• [Try it]
Transcribe only part of the material below: the lines from the one containing "update DB if" through the one containing "With this project", inclusive, exactly as written.

※ ※ ※

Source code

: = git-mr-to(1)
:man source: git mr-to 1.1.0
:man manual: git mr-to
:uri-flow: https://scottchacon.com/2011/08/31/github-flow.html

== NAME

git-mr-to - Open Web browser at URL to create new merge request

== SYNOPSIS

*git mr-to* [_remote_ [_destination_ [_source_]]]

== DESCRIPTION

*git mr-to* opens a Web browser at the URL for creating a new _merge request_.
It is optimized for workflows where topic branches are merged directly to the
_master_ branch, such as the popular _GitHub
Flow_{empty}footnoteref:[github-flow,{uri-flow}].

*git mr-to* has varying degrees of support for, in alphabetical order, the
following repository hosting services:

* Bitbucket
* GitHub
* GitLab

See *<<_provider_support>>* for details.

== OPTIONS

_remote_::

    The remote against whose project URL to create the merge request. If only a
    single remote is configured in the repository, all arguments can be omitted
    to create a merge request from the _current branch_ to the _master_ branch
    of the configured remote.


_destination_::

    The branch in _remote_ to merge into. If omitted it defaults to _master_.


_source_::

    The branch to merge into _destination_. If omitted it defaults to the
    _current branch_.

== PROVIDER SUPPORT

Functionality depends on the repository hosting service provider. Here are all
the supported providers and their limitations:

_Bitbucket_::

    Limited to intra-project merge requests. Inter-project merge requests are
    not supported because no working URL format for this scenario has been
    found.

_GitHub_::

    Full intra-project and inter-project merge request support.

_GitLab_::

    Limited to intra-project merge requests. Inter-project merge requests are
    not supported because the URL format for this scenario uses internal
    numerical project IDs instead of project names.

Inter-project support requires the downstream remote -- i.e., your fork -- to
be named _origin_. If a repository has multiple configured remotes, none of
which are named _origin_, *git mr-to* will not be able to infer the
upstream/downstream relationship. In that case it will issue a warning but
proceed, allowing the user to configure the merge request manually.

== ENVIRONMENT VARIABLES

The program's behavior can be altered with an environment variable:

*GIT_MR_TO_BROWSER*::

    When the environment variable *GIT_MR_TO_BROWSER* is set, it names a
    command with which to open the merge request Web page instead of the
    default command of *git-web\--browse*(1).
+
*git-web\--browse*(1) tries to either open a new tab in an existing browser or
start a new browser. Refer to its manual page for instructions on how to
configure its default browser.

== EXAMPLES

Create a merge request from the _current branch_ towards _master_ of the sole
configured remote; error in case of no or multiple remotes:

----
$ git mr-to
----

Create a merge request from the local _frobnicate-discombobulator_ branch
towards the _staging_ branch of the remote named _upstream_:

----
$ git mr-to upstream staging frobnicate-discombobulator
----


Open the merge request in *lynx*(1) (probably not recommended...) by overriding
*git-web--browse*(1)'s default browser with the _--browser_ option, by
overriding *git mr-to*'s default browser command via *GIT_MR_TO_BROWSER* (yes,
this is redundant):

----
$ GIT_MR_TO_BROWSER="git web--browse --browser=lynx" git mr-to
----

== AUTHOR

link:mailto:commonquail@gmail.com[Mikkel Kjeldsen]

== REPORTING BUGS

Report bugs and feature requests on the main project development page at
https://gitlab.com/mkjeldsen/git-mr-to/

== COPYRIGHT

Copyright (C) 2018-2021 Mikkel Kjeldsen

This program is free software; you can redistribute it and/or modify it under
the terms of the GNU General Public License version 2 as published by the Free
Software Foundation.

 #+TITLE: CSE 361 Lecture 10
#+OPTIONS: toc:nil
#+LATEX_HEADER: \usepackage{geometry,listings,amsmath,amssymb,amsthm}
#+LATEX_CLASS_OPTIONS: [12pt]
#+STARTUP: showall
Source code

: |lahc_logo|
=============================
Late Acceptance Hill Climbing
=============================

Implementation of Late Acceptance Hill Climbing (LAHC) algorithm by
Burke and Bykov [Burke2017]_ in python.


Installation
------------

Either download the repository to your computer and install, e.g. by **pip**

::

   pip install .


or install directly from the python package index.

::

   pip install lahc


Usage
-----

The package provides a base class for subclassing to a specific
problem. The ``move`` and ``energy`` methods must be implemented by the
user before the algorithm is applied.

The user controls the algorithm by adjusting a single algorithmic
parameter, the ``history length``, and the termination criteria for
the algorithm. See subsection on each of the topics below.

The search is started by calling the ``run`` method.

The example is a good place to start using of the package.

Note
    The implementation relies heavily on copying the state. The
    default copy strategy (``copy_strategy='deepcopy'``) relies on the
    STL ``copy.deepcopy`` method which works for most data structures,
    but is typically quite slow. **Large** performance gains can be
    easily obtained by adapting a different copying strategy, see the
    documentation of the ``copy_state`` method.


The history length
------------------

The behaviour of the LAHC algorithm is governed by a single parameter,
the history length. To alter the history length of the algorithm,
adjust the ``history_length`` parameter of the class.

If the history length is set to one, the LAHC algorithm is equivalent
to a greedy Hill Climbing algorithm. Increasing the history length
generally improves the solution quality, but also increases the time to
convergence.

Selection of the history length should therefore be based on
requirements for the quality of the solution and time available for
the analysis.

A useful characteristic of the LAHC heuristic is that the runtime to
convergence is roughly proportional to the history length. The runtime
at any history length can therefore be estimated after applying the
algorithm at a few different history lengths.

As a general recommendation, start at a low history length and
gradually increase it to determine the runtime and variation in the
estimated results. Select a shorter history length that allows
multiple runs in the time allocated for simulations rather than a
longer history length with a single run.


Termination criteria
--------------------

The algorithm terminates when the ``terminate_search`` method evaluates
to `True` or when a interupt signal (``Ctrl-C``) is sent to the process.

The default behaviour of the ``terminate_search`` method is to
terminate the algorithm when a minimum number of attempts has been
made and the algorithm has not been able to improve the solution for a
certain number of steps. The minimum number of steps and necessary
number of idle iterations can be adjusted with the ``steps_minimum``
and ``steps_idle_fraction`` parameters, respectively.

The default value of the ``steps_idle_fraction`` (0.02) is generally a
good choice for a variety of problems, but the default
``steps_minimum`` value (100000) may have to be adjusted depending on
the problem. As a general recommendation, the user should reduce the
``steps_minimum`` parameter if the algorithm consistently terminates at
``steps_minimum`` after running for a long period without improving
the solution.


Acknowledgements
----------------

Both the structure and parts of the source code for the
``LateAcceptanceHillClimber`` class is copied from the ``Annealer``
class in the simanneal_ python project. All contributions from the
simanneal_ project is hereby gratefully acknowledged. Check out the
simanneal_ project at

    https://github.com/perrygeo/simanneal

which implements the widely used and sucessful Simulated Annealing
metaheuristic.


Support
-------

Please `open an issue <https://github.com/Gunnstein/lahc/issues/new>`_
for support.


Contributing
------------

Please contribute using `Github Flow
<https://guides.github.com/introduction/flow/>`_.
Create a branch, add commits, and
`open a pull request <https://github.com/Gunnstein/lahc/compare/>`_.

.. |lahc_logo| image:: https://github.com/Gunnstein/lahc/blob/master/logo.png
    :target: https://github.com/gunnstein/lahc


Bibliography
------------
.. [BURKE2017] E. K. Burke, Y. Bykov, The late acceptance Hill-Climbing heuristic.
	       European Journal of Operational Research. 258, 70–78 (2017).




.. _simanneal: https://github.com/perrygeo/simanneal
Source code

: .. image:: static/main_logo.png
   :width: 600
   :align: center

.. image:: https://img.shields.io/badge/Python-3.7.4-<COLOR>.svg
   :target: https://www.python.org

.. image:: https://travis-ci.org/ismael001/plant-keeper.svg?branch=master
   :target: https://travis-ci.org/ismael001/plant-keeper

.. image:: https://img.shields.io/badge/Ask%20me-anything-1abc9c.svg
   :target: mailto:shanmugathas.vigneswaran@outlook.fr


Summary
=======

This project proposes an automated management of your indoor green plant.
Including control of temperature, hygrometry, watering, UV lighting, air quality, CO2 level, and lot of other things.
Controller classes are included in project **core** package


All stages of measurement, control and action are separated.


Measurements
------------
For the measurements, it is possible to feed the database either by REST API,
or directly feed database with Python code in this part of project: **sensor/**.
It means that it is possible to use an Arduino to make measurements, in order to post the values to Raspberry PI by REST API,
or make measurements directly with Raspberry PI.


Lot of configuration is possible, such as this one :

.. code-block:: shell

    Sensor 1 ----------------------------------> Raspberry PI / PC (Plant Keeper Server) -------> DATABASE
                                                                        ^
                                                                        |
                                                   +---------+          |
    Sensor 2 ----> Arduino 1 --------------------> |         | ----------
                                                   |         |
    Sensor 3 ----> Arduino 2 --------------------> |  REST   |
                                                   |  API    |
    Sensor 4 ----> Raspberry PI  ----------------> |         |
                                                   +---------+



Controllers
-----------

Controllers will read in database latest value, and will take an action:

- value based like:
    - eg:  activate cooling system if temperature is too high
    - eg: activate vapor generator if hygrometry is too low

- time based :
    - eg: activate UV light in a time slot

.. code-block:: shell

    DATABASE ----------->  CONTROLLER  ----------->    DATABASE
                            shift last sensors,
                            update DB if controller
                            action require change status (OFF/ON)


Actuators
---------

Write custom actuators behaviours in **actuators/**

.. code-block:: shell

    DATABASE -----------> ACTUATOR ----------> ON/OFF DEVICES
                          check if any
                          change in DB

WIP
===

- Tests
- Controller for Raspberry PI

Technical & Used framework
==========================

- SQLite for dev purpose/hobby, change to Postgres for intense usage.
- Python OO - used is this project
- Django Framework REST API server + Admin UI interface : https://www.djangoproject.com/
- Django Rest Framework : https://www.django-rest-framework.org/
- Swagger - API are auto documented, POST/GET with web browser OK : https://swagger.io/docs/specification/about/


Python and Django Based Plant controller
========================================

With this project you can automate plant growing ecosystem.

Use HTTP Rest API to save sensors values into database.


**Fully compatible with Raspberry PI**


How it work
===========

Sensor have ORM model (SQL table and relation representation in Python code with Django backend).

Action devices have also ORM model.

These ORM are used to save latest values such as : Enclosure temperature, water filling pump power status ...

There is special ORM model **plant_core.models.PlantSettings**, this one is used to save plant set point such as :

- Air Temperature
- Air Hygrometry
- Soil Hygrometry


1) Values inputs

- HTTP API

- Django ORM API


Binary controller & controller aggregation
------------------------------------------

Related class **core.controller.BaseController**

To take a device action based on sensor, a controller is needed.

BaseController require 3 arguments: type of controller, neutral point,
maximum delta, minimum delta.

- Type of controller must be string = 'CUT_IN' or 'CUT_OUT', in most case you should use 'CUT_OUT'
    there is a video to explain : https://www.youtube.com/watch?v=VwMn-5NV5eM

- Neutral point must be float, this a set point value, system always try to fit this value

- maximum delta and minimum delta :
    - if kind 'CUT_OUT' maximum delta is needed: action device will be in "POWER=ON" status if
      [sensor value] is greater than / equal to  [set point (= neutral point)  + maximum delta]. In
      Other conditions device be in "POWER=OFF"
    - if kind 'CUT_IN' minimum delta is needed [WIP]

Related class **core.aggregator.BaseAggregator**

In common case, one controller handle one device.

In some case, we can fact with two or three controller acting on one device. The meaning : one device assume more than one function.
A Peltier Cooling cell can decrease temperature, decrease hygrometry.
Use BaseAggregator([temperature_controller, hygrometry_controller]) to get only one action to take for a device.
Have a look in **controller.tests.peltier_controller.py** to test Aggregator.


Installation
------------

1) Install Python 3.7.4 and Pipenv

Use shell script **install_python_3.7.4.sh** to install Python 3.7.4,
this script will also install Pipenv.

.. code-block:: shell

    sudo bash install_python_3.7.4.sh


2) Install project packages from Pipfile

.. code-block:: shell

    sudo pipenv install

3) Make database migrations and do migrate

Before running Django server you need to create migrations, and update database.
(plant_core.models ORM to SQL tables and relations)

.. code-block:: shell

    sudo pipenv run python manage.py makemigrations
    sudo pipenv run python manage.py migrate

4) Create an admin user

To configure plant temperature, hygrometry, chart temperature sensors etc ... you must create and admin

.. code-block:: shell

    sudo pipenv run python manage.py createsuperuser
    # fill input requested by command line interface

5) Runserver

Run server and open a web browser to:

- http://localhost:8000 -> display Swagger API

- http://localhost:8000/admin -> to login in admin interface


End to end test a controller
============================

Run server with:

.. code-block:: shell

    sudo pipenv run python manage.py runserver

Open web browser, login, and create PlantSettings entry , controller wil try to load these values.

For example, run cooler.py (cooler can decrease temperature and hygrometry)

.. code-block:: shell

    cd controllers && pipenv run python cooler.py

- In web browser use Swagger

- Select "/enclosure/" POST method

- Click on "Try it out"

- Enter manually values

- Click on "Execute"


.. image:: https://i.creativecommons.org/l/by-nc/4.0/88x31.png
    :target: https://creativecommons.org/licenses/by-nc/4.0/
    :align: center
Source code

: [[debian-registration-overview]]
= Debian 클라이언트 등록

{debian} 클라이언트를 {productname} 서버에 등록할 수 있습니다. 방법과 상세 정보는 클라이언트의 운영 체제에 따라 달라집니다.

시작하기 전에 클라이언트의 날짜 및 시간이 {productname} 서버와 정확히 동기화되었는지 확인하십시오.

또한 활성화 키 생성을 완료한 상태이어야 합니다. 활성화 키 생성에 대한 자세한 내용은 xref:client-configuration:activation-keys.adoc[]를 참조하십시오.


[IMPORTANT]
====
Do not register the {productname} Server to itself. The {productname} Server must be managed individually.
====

※ ※ ※

• [Task result]
                            update DB if controller
                            action require change status (OFF/ON)


Actuators
---------

Write custom actuators behaviours in **actuators/**

.. code-block:: shell

    DATABASE -----------> ACTUATOR ----------> ON/OFF DEVICES
                          check if any
                          change in DB

WIP
===

- Tests
- Controller for Raspberry PI

Technical & Used framework
==========================

- SQLite for dev purpose/hobby, change to Postgres for intense usage.
- Python OO - used is this project
- Django Framework REST API server + Admin UI interface : https://www.djangoproject.com/
- Django Rest Framework : https://www.django-rest-framework.org/
- Swagger - API are auto documented, POST/GET with web browser OK : https://swagger.io/docs/specification/about/


Python and Django Based Plant controller
========================================

With this project you can automate plant growing ecosystem.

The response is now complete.